To use both filters, there are a couple different ways of managing this. The simplist would be to use the method `loc`. This method allows us to select a subset of columns and combine the filters together using simple and/or operators. For this problem, you could execute the following

In [None]:
df.loc[ 
    (df.parsed_place == "Indonesia") & (df.tsunami == 1),
    ["parsed_place", "is_in_ring_of_fire"]
]

_Note: `loc` can also be used to select specific row numbers if that is known. This will work based on the index of the row, not the position in the dataframe. Read [this StackOverflow question](https://stackoverflow.com/questions/31593201/how-are-iloc-and-loc-different) for a more detailed explanation, along with a comparison of another method `iloc`._

### Summary Statistics

One main point of using large datasets is for calculating statistical values, such as averages and spread. Methods to compute these values are build directly into the `DataFrame` and `Series` classes. They can be accessed by calling the appropriate methods. Doing so returns a series of the 

In [None]:
print("Count non-empty:")
print(df.count(), end="\n----------------------------------\n\n")
print("Mean:")
print(df.mean(), end="\n----------------------------------\n\n")
print("Standard Deviation:")
print(df.std(), end="\n----------------------------------\n\n")

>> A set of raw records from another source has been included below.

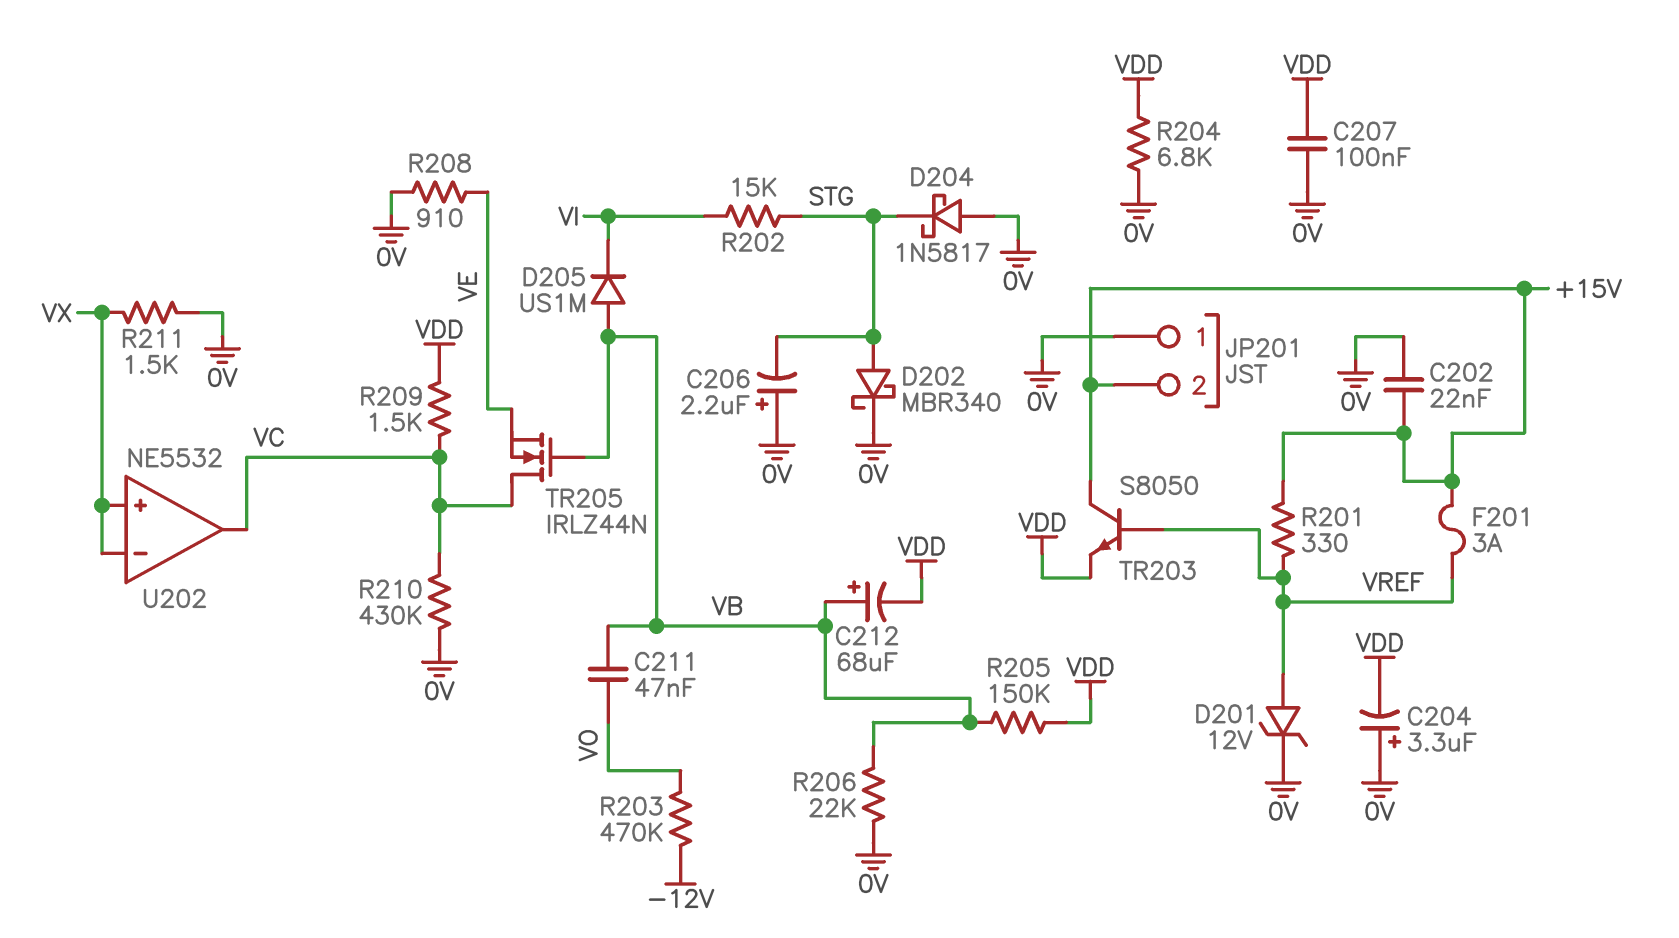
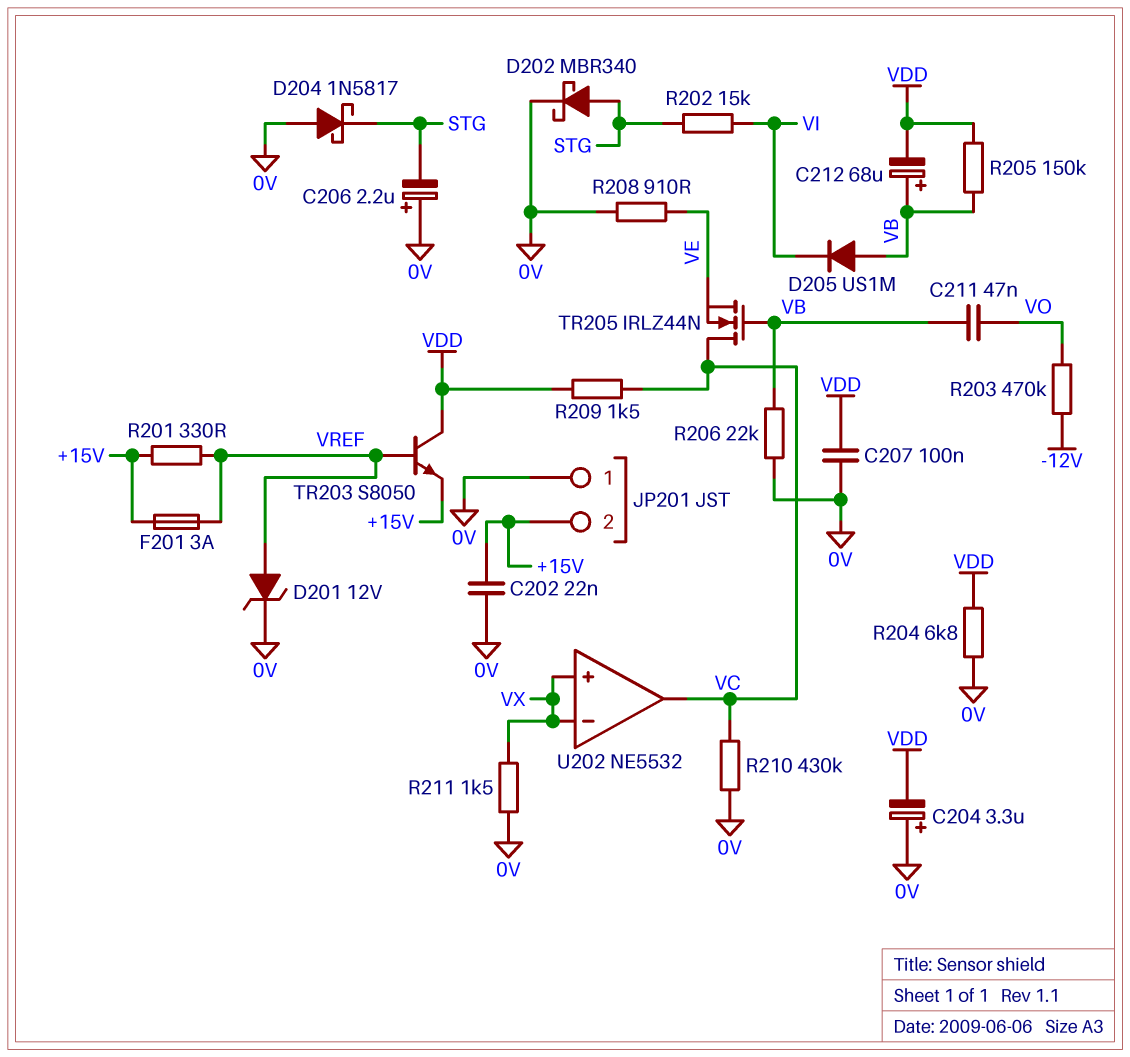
TR203: NPN S8050 (B VREF, C +15V, E VDD) -> NPN S8050 (B VREF, C VDD, E +15V)

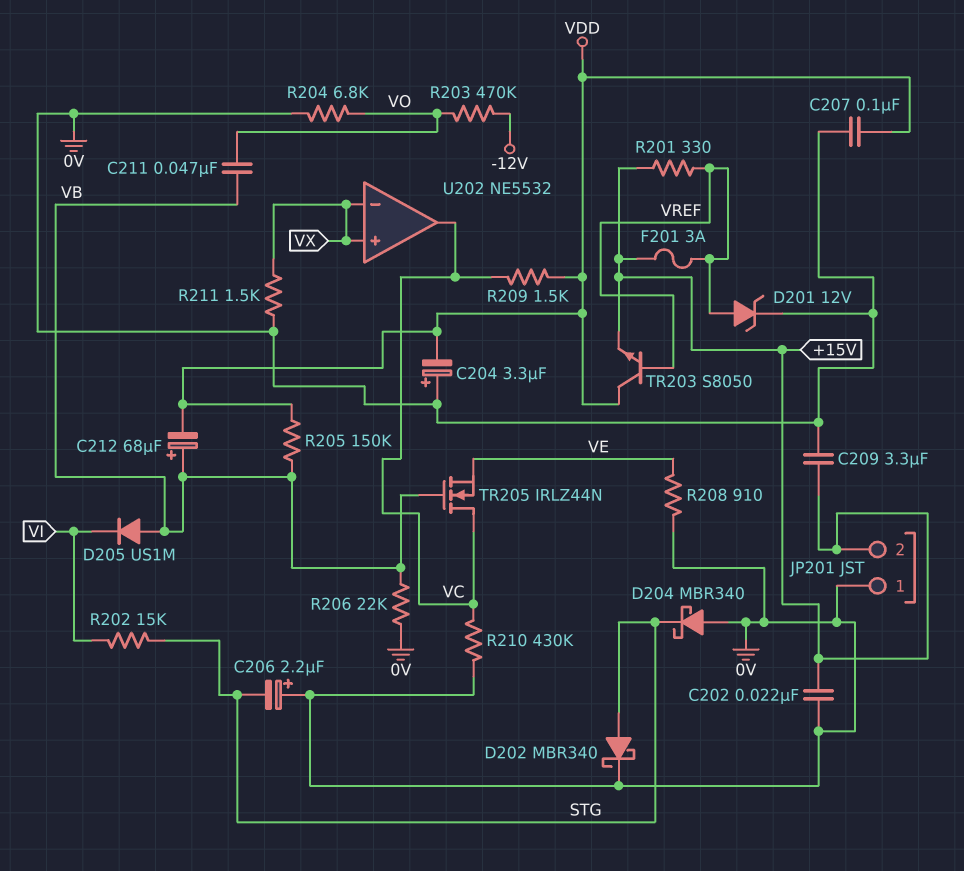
C209: none -> 3.3uF (+15V, 0V)
D204: schottky 1N5817 (A 0V, K STG) -> schottky MBR340 (A 0V, K STG)
R204: 6.8k (0V, VDD) -> 6.8k (0V, VO)

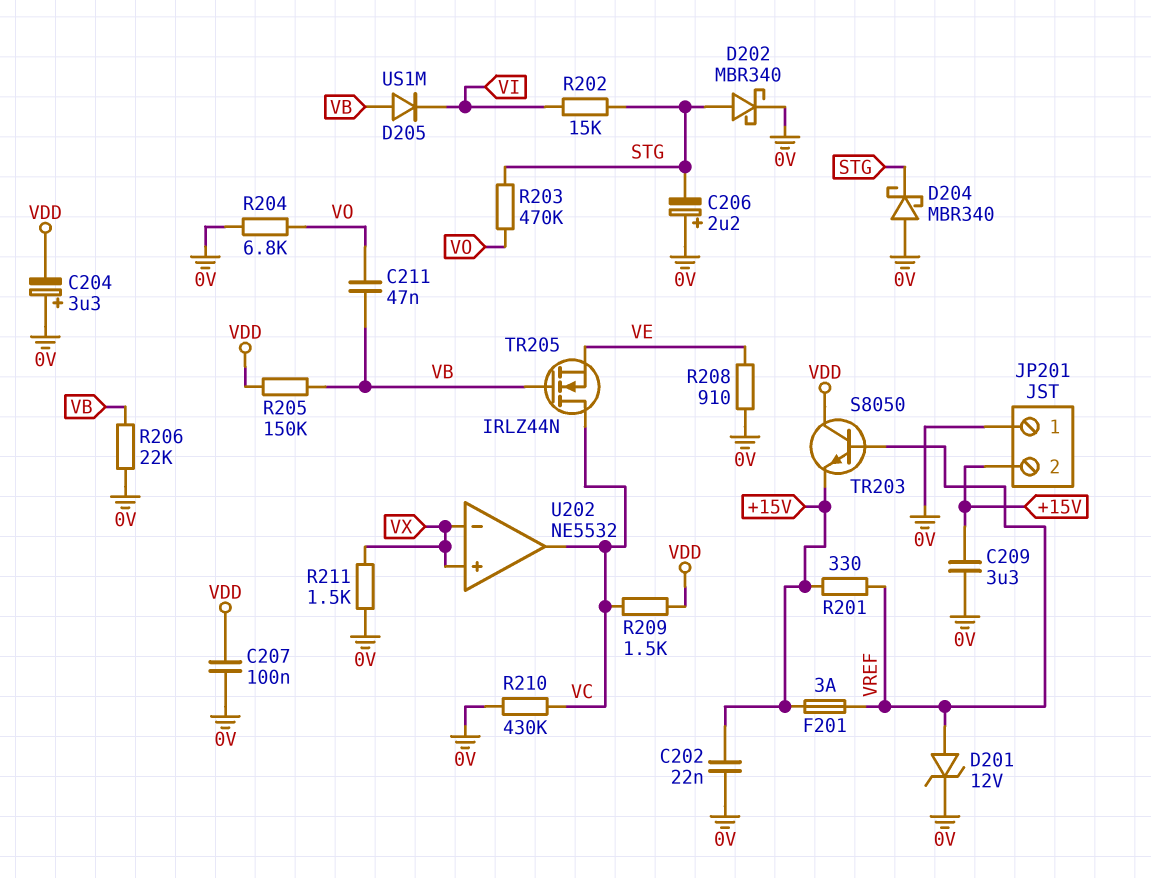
C212: 68uF (plus VB, minus VDD) -> none
R203: 470k (-12V, VO) -> 470k (STG, VO)

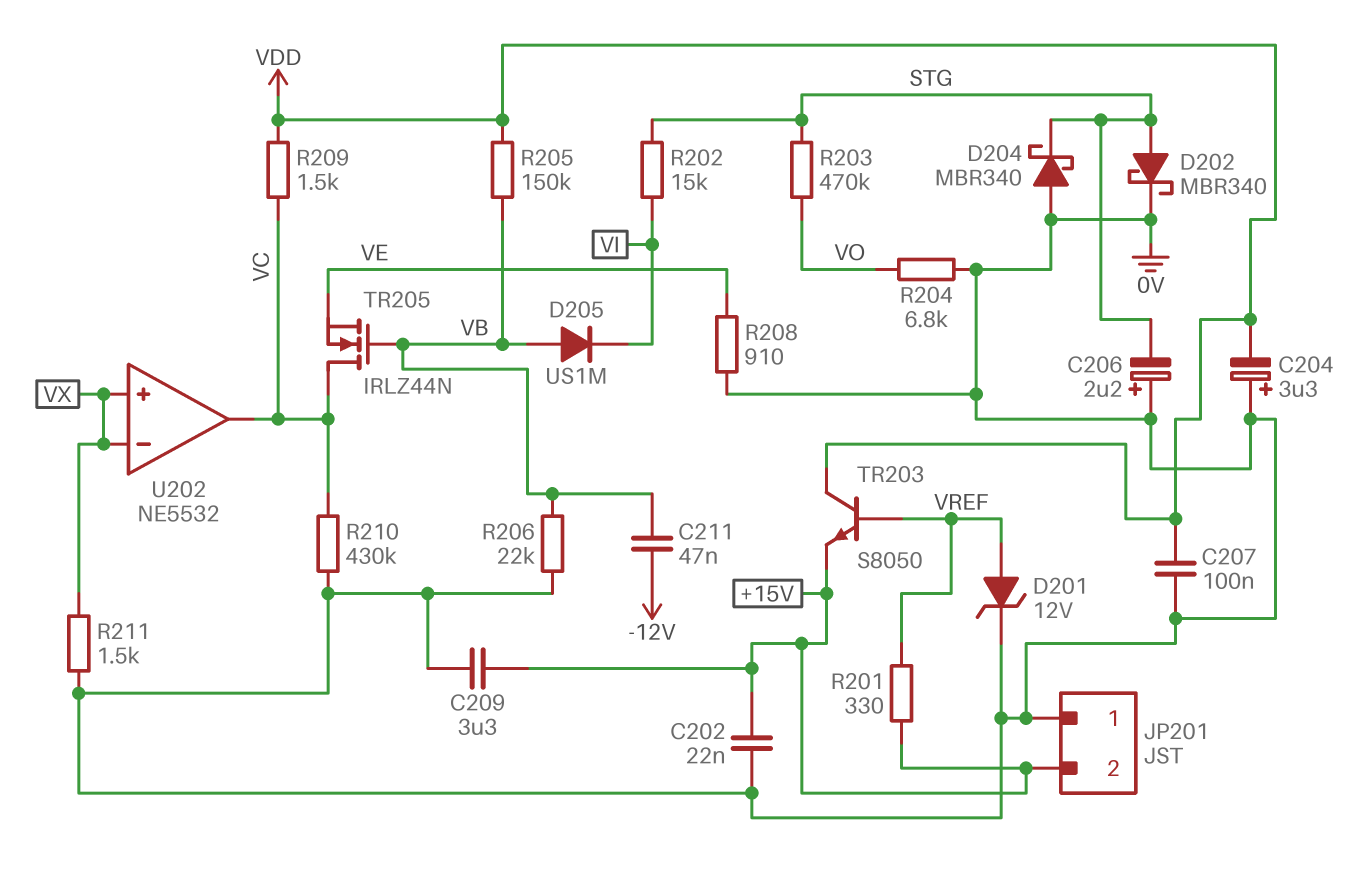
C211: 47nF (VB, VO) -> 47nF (-12V, VB)
F201: 3A (+15V, VREF) -> none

The above are warning coming from Pandas, letting us know that the current syntax that we are using will soon be deprecated. The following table shows some of the more common methods that you might use on a table or series to gather some high level information about the data. 

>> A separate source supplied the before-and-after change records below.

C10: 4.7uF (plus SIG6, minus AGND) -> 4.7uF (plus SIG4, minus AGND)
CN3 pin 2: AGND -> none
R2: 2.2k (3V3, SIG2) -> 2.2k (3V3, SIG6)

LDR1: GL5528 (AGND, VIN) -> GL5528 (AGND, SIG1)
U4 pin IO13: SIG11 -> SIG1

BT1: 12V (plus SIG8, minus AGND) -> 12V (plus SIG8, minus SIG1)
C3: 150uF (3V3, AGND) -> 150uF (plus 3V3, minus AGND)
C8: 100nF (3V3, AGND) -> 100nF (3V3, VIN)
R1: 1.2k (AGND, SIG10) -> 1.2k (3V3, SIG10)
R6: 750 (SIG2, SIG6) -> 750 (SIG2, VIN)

| Method | Description | Data types |
| - | - | - |
| `count()` | The number of non-null observations | Any |
| `nunique()` | The number of unique values | Any |
| `sum()` | The toal of the values | Numeric or Boolean | 
| `mean()` | The average of the values | Numerical or Boolean | 
| `meadian()` | The median of the values | Numerical | 
| `min()` | The minimum of the Values | Numerical | 
| `idxmin()` | The index where the minimum value occurs | Numerical | 
| `max()` | The maximum of the values | Numerical | 
| `idxmax()` | The index where the maximum value occurs | Numerical | 
| `abs()` | The absolute value of the values | Numerical | 
| `std()` | The standard deviation | Numerical | 
| `var()` | The variance | Numerical | 
| `cov()` | The covariance between two `Series`, or a covariance matrix for all column combinations in a DataFrame | Numerical |
| `corr()` | The correlation between two `Series`, or a correlation matrix for all column combinations in a `DataFrame` | Numerical | 
| `quantril()` | Gets a specific quantrile | Numerical | 
| `cumsum()` | The cumulative sum | Numerical or Boolean | 
| `cummin()` | The cumulative minimum | Numerical | 
| `cummax()` | The cumulative maximum | Numerical |

A handful of these values can be calculated and displayed all at once by just the `discribe` method.

In [None]:
df.describe()

This provides some of the most common values that used in statistial analysis.